Indexer crawlers (the bots behind search engines and AI training) often read the site’s XML sitemap, so they can reach pages even when the editorial link structure does not lead there. Agentic browsing, where a model follows links in real time to answer a specific question, is different. It does not pre-load a sitemap. It traverses what is editorially linked from wherever it lands. For that second mode, a page with no editorial path to it simply does not exist.
This is why structure is the signal. A site can be full of excellent content and still answer an AI agent’s question with whatever happens to sit on its few load-bearing pages. The fix is rarely more content. It is structural: rescue the orphans into their neighborhoods, close the dead-ends with links to related pages, and spread the connective load so the site does not hinge on a handful of hubs.
That structural work is exactly what a Digital MRI maps and what the rest of this series demonstrates. The episodes take that lens to a single site at a time; the industry reports aggregate it across a whole cohort. This note is just the method underneath all of it.

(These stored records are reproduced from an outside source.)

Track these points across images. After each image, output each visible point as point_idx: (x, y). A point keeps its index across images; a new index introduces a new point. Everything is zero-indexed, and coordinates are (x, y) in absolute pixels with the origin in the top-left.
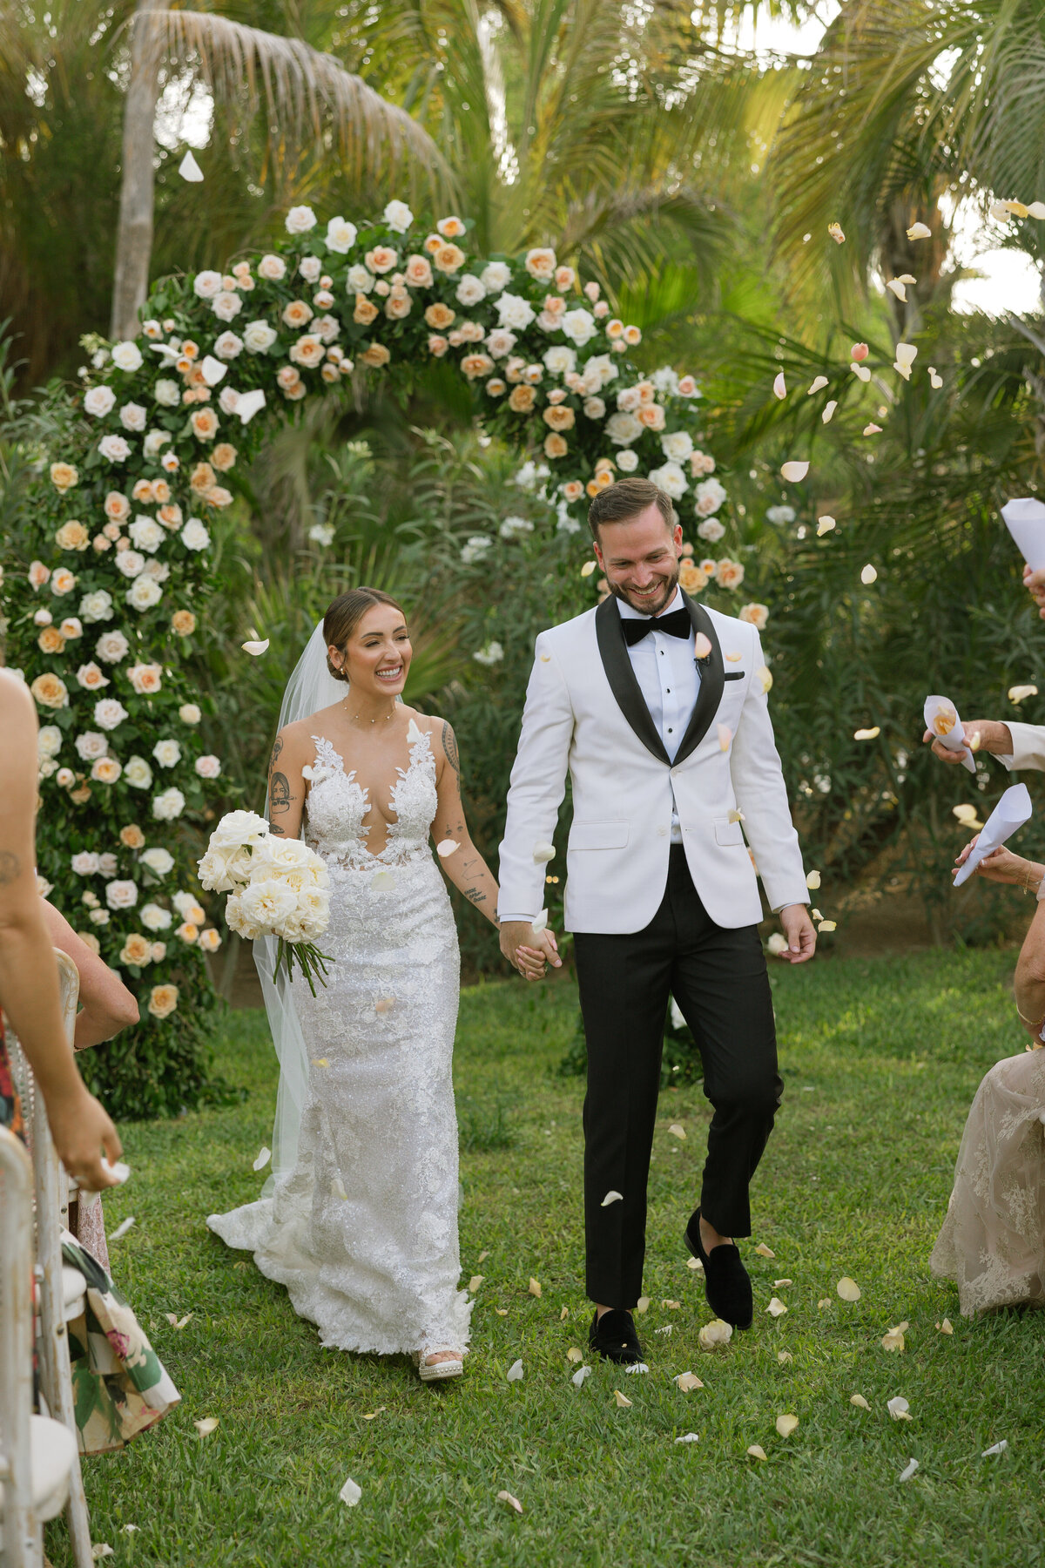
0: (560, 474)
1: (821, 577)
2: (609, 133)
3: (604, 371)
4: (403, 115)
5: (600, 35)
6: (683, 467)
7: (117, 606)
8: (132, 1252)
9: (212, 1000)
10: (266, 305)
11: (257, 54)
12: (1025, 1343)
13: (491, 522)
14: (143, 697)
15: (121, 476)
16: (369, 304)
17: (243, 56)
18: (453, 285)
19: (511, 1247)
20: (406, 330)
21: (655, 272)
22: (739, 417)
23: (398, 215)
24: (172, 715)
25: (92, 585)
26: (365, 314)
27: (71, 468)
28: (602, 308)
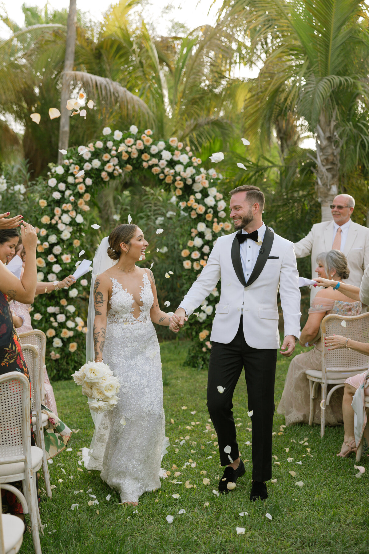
0: (180, 200)
2: (196, 102)
3: (192, 171)
4: (138, 98)
5: (194, 74)
6: (214, 197)
7: (58, 239)
10: (98, 155)
11: (96, 83)
12: (302, 432)
13: (164, 213)
14: (66, 264)
15: (58, 203)
16: (126, 154)
17: (92, 84)
18: (149, 148)
20: (137, 161)
21: (212, 141)
22: (235, 182)
23: (134, 129)
24: (74, 268)
25: (51, 233)
26: (125, 157)
27: (45, 202)
28: (191, 154)
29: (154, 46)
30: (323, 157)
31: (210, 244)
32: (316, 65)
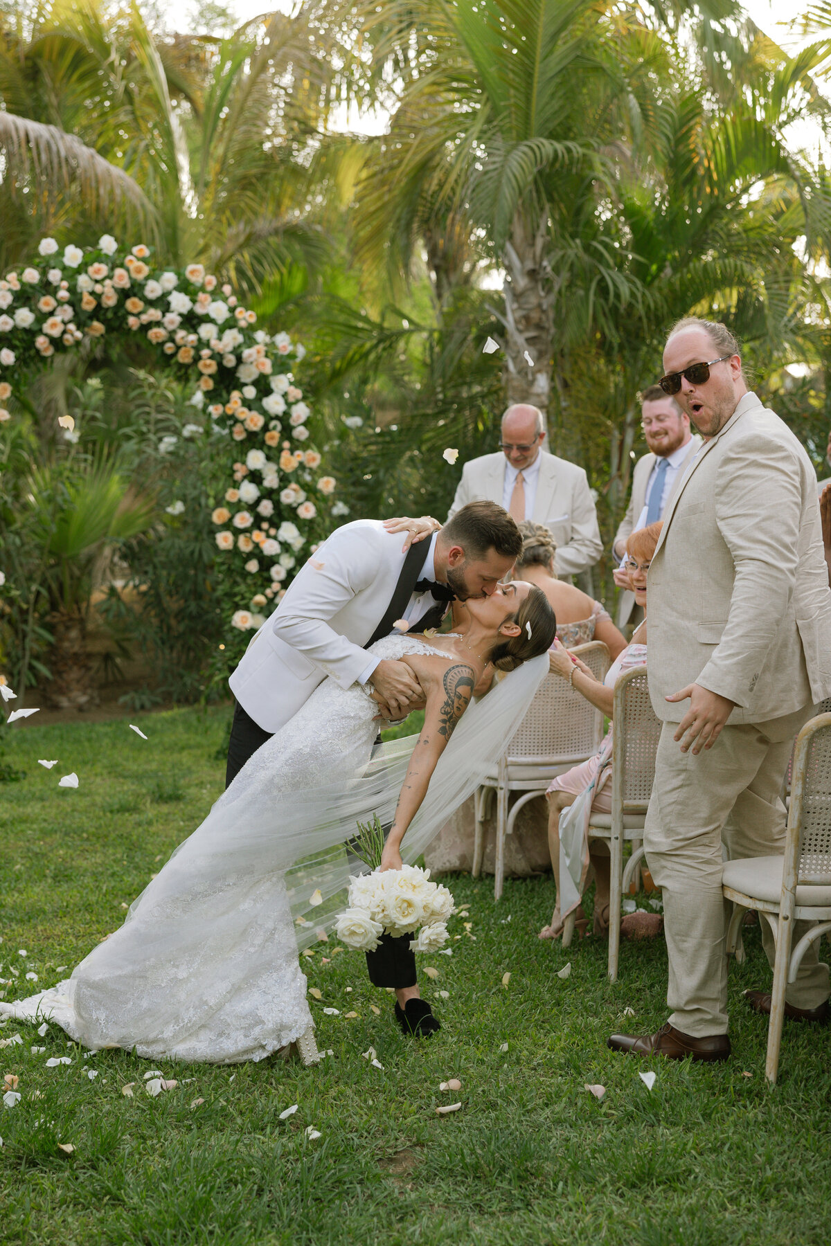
0: (210, 400)
1: (379, 460)
2: (251, 184)
3: (235, 338)
4: (122, 173)
5: (245, 123)
6: (283, 396)
10: (28, 299)
11: (27, 135)
12: (458, 892)
13: (176, 428)
16: (91, 298)
17: (18, 137)
18: (142, 286)
20: (115, 314)
21: (285, 271)
22: (332, 361)
23: (108, 244)
26: (88, 304)
28: (233, 300)
29: (157, 57)
30: (520, 313)
31: (274, 496)
32: (505, 114)
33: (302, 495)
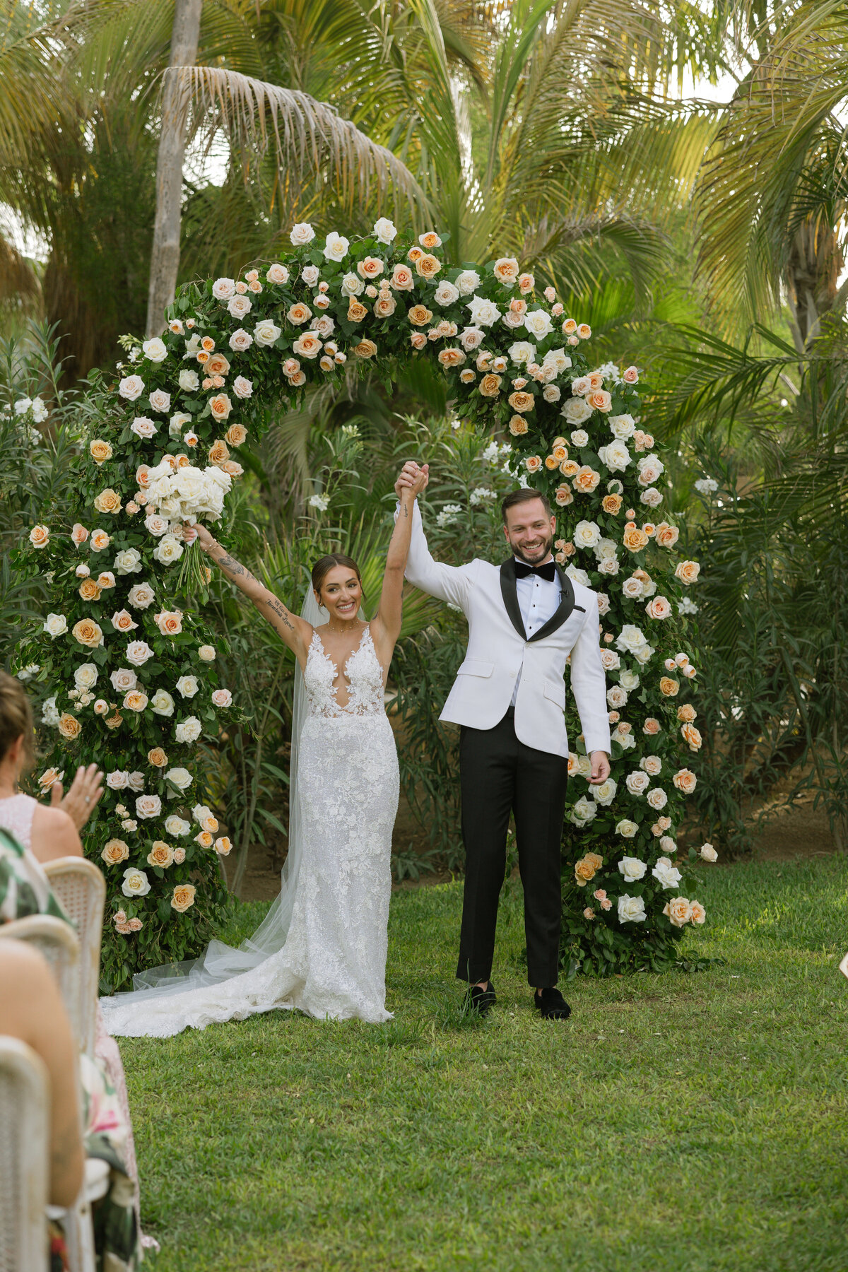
0: (522, 451)
1: (740, 538)
2: (560, 169)
3: (560, 362)
4: (389, 153)
5: (552, 88)
6: (627, 444)
7: (145, 560)
8: (154, 1119)
9: (225, 895)
10: (273, 306)
11: (267, 103)
13: (461, 492)
14: (167, 639)
15: (149, 451)
16: (360, 305)
17: (256, 104)
18: (432, 289)
19: (482, 1118)
20: (391, 328)
21: (598, 285)
22: (670, 404)
23: (385, 230)
24: (192, 654)
25: (124, 544)
26: (356, 313)
27: (108, 446)
28: (558, 308)
31: (612, 587)
33: (651, 587)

A note on method. The crawler respects site-level robots directives; disallowed pages are never fetched. We record both the global navigation and the in-content editorial links, then use whichever dataset fits each metric. For structural analysis, link targets that recur as site-wide navigation are identified per site, using a threshold adapted to each site rather than a fixed cutoff, and set aside so the structural graph reflects only in-content editorial links. Analysis uses standard network-science methods including PageRank, Louvain community detection, and betweenness centrality. All data represents publicly accessible page structure only. No content, metadata, or user data is collected or stored. This note describes our general method and does not reference any specific site or client.